Use a secure password:
- Always have a strong, secret password that can’t be easily guessed like your pet names or your address Make them long and mix numbers, letters, uppercase and lowercase
- Don’t share your password with anyone
- If you get hacked, change your password immediately
Lock your devices
- Put a passcode to prevent theft
- For your laptops or computer, always have a password and lock your computer when you are away
Don’t post personal information:
- Be mindful before your post anything on social media. For example, don’t let people know when you are going to be away otherwise criminals will know your property will be empty and vulnerable to break-ins
- Never put your address details, phone number or date of birth on a public website, forum or social network.

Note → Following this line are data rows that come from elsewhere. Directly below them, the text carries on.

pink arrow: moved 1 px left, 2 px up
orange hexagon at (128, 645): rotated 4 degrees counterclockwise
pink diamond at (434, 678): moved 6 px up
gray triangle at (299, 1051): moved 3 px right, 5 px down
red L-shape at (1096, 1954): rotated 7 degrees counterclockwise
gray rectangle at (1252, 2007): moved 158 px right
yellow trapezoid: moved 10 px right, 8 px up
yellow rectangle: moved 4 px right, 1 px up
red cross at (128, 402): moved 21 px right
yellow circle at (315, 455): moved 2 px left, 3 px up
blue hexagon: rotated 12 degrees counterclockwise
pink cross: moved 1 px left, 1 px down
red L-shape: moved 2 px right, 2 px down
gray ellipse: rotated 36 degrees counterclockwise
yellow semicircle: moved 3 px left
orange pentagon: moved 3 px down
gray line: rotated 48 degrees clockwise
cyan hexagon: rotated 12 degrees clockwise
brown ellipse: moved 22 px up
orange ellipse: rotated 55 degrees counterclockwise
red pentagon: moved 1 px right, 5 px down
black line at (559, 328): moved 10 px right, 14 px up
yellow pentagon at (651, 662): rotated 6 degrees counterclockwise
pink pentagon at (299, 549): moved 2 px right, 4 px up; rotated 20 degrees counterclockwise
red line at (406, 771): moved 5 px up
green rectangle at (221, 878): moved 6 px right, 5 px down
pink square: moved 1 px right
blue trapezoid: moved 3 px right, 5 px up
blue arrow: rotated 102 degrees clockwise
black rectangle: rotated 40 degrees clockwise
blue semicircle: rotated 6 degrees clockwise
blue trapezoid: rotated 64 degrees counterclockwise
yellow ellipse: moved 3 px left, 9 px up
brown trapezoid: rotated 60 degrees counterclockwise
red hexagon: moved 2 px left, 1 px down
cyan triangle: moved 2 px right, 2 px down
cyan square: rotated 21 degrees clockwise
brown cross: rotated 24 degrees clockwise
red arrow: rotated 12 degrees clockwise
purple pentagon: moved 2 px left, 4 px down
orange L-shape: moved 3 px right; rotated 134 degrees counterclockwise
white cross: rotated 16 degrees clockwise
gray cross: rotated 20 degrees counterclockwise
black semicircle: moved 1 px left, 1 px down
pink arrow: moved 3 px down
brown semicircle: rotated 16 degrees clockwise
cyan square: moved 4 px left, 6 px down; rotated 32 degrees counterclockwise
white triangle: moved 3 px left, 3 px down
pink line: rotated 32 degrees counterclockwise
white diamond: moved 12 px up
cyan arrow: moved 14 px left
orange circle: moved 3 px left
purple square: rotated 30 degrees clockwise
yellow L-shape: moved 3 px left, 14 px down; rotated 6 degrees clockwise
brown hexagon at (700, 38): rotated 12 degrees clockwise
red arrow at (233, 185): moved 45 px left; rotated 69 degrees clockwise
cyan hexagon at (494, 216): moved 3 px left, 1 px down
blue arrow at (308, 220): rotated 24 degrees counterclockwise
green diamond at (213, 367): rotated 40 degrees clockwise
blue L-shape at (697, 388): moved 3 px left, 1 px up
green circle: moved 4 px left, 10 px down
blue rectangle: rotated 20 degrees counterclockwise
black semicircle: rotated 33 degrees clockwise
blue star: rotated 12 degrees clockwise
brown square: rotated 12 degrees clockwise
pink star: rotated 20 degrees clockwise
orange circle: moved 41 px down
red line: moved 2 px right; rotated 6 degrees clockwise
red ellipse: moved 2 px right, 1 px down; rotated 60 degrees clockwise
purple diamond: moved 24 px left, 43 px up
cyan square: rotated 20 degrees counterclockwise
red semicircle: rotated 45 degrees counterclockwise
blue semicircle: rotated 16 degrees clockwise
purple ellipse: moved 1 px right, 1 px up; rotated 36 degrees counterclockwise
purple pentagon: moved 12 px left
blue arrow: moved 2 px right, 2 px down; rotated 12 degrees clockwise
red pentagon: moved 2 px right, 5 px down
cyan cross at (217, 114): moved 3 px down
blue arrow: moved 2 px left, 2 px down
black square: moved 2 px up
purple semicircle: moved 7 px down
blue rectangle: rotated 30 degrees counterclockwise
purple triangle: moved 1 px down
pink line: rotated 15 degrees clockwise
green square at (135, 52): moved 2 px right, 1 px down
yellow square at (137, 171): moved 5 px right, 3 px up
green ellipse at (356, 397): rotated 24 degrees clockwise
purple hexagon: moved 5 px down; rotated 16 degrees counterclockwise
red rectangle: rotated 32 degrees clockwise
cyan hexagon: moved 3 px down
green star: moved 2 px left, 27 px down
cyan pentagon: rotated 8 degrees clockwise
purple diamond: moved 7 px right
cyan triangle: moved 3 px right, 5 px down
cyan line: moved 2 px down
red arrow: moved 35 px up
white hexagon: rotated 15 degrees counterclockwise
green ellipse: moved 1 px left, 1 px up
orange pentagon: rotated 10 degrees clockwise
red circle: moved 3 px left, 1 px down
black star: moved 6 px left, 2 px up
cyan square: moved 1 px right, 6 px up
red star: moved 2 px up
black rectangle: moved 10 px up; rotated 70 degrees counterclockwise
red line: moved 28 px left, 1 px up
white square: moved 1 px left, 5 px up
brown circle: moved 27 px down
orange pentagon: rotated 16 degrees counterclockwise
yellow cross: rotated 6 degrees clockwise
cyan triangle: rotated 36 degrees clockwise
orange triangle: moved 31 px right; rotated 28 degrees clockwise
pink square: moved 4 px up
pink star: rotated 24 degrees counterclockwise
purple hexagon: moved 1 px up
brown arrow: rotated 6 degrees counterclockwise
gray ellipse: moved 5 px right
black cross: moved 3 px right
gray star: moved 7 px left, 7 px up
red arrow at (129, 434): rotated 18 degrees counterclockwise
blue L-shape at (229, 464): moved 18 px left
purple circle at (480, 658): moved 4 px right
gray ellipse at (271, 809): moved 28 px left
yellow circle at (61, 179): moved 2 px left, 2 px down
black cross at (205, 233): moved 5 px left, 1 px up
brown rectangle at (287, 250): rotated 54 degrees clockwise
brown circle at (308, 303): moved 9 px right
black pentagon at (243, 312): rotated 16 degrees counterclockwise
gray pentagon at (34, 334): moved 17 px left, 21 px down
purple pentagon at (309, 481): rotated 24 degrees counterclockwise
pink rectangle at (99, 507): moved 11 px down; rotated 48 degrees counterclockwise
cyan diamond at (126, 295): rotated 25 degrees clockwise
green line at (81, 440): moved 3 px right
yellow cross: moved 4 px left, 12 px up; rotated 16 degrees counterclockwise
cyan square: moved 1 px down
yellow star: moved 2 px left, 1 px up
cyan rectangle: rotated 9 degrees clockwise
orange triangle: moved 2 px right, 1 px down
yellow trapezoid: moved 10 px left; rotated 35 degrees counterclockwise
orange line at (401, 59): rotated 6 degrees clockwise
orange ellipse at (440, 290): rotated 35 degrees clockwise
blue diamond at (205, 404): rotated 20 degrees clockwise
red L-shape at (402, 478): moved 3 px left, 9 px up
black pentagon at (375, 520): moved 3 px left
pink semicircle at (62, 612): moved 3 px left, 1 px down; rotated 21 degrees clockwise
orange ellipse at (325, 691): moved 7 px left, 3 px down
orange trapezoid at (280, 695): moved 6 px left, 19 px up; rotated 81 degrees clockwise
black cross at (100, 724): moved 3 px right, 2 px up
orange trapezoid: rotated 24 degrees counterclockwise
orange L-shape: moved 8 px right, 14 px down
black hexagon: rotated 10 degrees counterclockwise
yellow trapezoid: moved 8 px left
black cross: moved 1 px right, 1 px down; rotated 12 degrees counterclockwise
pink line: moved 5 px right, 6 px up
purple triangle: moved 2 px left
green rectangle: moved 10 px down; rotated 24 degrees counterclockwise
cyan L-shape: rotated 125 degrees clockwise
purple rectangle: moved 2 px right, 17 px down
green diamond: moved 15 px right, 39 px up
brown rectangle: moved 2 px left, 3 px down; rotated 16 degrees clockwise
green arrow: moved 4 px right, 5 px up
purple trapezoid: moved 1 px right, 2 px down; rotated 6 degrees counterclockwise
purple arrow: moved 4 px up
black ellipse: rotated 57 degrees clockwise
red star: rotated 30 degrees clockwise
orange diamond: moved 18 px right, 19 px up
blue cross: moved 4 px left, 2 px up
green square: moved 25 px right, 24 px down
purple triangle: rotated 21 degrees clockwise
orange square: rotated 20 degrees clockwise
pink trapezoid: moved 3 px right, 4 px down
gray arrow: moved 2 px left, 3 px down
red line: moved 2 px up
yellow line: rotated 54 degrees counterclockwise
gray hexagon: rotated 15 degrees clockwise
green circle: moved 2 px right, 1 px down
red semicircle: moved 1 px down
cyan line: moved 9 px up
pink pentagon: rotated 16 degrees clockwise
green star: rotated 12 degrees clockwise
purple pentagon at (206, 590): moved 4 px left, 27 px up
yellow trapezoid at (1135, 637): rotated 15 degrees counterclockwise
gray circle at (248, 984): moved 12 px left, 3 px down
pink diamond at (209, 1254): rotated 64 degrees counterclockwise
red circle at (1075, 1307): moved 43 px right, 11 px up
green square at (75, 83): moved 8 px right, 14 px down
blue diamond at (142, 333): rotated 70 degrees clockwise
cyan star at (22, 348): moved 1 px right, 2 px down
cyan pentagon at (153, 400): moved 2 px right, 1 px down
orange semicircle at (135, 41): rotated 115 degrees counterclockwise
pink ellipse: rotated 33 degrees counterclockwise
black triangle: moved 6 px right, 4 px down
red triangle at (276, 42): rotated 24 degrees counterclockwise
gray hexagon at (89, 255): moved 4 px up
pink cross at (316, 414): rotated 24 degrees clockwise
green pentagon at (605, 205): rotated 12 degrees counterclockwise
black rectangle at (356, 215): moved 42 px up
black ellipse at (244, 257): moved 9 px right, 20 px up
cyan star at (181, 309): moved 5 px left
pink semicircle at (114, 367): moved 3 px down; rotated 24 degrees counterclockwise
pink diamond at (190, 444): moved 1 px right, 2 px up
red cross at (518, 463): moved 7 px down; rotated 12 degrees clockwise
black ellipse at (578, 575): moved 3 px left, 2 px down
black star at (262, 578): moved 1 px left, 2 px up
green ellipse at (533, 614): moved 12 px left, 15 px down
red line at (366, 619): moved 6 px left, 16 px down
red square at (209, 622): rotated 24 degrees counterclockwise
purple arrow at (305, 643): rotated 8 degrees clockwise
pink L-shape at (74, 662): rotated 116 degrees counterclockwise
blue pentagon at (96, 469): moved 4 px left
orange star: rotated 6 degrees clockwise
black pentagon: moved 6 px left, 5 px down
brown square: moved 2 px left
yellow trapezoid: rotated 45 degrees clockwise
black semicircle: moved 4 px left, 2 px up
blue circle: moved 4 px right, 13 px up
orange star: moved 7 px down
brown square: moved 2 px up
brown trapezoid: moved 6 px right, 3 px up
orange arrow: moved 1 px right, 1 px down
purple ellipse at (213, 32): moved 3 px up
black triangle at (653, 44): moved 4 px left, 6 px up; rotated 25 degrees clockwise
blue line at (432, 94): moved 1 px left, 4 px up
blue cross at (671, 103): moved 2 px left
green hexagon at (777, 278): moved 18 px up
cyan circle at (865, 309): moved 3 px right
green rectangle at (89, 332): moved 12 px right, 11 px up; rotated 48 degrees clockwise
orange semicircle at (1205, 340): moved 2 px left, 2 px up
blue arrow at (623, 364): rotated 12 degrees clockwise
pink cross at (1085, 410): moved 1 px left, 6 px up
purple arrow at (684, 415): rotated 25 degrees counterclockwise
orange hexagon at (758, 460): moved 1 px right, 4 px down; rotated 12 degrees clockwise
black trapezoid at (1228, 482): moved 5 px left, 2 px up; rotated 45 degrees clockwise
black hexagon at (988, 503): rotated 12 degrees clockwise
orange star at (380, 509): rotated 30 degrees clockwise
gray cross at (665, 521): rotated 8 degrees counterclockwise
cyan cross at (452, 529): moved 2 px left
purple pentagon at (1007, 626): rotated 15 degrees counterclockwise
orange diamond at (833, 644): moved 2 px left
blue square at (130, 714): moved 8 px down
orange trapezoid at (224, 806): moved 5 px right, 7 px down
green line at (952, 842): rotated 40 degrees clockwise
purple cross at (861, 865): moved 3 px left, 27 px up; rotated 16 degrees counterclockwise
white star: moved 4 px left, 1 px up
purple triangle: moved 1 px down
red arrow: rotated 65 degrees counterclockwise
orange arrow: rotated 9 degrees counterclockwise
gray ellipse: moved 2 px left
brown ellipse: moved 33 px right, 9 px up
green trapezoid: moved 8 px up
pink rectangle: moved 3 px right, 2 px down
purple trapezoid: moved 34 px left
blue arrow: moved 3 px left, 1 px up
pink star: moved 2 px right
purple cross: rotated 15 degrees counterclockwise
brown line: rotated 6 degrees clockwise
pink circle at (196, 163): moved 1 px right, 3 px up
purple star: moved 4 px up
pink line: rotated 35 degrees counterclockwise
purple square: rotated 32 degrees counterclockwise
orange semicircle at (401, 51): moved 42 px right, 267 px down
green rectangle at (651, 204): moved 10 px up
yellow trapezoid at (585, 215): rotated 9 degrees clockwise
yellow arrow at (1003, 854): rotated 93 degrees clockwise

If you have to fill in this information, make sure you change the settings to private as soon as you can
- For public forums, use a nickname to make sure you are anonymous
- No bank details should ever be shared online. If you need to share these with a family member, either phone or do an internet transfer
- Don’t respond to click links from an email from any organisation such as your bank or PayPal or shopping website. Always go onto the official site to update your details. If in doubt, call your bank to see if it’s genuine
- Don’t open email attachments from people you don’t know
- If you get an email from a friend asking for money, call your friend to check as their email may have been hacked
- Have a unique password for your home WiFi
- When internet banking, make sure you follow all the bank’s recommended safety procedures
- Always sign out of your accounts if you are using a work or public computer
- Be careful when you use a public WiFi network as it is less secure. You may want to avoid logging in to any website that needs a password
- Don’t reply to cyberbullies. Instead, ignore them, block them, and report abuse
Only shop on secure, trusted websites
- Make sure you have antivirus and firewall software installed on your computer
Be safe, shop wisely and say no to cybercrime.